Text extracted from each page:
[Start of section]
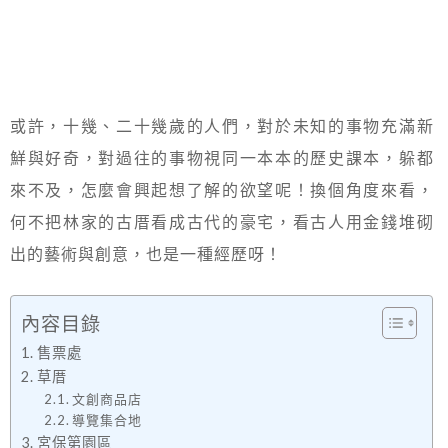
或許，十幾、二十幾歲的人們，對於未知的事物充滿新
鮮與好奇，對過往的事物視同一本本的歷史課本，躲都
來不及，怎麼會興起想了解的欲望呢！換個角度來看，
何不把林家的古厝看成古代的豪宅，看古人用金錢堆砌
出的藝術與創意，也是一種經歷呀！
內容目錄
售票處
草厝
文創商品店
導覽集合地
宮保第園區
[End of section]
→ **Problem description**:
Can you give back all of the lines above word for word, without the pictures?

→ **Task result**:
或許，十幾、二十幾歲的人們，對於未知的事物充滿新
鮮與好奇，對過往的事物視同一本本的歷史課本，躲都
來不及，怎麼會興起想了解的欲望呢！換個角度來看，
何不把林家的古厝看成古代的豪宅，看古人用金錢堆砌
出的藝術與創意，也是一種經歷呀！
內容目錄
售票處
草厝
文創商品店
導覽集合地
宮保第園區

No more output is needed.